Quick BBQ wine pairing guide
| BBQ food | Best wine style | Donzella pick |
|---|---|---|
| Beef burgers and cheeseburgers | Smooth southern Italian red | Elegance Line Primitivo Puglia IGP |
| Sausages and smoky pork | Smooth red or Montepulciano | Montepulciano d’Abruzzo DOP Murelle |
| BBQ chicken and chicken skewers | Chilled dry rosé | Dacastello Pinot Grigio Blush |
| Ribs and sticky BBQ sauce | Rich fruit-forward red | Elegance Line Primitivo Puglia IGP |
| Steak, lamb and bigger grilled meats | Structured red | Boron Cabernet Sauvignon IGP Veneto |
| Halloumi and grilled vegetables | Chilled rosé | Dacastello Pinot Grigio Blush |
| Tomato pasta salad and grilled aubergine | Italian red with freshness | Montepulciano d’Abruzzo DOP Murelle |
The best all-round wine for a UK BBQ
If we had to pick one red for a UK BBQ, it would be Elegance Line Primitivo Puglia IGP. It is smooth, rich, dark-fruited and generous, which makes it ideal for burgers, sausages, ribs, grilled lamb, steak and smoky meat.

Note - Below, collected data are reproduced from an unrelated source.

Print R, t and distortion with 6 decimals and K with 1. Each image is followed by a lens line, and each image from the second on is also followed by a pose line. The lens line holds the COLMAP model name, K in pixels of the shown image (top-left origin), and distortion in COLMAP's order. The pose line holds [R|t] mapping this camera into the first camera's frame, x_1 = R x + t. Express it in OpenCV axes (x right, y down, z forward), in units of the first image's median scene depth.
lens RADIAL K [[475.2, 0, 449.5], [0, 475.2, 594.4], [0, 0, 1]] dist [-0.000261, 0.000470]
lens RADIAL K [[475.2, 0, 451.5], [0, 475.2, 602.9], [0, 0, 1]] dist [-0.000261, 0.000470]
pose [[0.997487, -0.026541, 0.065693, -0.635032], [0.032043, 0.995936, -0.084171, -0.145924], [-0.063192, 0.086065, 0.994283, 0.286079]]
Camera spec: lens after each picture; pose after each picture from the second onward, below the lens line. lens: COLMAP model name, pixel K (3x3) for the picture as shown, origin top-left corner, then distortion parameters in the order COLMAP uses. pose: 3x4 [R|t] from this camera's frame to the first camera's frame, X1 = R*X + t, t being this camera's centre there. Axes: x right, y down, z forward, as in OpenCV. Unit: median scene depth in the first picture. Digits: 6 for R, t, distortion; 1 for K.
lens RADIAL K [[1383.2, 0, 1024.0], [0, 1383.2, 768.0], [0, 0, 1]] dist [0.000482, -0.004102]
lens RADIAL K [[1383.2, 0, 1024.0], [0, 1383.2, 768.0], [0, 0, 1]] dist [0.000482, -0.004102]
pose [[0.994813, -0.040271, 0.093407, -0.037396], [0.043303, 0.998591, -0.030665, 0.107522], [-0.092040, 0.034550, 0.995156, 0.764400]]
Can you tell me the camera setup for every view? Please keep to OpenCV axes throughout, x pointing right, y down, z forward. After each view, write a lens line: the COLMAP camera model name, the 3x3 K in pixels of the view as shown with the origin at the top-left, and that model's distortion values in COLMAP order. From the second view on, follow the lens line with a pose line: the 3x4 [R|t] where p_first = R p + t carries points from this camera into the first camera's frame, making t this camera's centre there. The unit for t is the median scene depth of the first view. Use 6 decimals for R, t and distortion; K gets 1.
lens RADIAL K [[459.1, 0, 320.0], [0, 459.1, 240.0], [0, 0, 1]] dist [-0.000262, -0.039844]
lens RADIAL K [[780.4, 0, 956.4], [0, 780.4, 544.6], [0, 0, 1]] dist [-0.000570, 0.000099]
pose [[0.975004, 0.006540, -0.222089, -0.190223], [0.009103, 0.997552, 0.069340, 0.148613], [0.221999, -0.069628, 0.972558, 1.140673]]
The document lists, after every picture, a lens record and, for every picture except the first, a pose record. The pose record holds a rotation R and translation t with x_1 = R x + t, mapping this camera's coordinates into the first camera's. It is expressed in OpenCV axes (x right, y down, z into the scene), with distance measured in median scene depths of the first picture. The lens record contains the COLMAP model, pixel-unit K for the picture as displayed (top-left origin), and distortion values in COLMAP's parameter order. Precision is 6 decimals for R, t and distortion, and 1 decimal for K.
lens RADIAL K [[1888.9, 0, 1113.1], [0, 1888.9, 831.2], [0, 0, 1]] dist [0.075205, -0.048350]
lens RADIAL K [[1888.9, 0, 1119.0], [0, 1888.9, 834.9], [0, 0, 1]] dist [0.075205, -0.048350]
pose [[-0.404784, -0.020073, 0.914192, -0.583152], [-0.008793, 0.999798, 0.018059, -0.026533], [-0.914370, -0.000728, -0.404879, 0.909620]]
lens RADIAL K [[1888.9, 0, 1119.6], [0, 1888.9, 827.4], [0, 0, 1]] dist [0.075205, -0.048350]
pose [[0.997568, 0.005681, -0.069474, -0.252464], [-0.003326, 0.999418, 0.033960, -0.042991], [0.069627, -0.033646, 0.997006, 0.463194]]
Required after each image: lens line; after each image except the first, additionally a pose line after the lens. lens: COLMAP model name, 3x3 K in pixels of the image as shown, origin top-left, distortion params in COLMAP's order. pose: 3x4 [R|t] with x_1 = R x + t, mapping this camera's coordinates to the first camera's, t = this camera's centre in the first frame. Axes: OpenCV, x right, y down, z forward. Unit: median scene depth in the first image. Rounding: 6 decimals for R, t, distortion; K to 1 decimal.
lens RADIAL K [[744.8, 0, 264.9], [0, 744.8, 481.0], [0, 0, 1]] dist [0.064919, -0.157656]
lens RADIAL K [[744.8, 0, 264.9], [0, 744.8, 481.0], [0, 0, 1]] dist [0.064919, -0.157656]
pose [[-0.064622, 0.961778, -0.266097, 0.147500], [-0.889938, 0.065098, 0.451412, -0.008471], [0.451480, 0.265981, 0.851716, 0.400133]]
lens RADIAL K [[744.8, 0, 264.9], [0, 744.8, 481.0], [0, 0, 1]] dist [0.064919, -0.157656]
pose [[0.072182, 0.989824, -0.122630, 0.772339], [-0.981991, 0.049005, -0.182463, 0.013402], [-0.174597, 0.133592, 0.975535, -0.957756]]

If we had to pick one chilled bottle, it would be Dacastello Pinot Grigio Blush. It works with BBQ chicken, halloumi, salads, charcuterie, lighter sides and summer food.
For a bigger red option, especially if steak, lamb or richer barbecued meats are involved, Boron Cabernet Sauvignon IGP Veneto is the one to bring out. For a softer, food-friendly red that works with tomato sides, sausages and grilled vegetables, Montepulciano d’Abruzzo DOP Murelle is a lovely choice.
Final bottle picks
For burgers, sausages, ribs and most grilled meat, choose Elegance Line Primitivo Puglia IGP. It is the best all-round BBQ red in this guide.
For steak, lamb, beef burgers and richer meat dishes, choose Boron Cabernet Sauvignon IGP Veneto. It gives you more structure, more depth and a bigger red wine feel.
For sausages, grilled vegetables, tomato-based sides and relaxed mixed BBQ plates, choose Montepulciano d’Abruzzo DOP Murelle.
For BBQ chicken, halloumi, salads, picnic food and summer sides, choose Dacastello Pinot Grigio Blush.
A BBQ does not need complicated wine. It needs bottles that can handle real food, real flavour and real people around the table. Pick one smooth Italian red, one chilled rosé, and let the grill do the rest.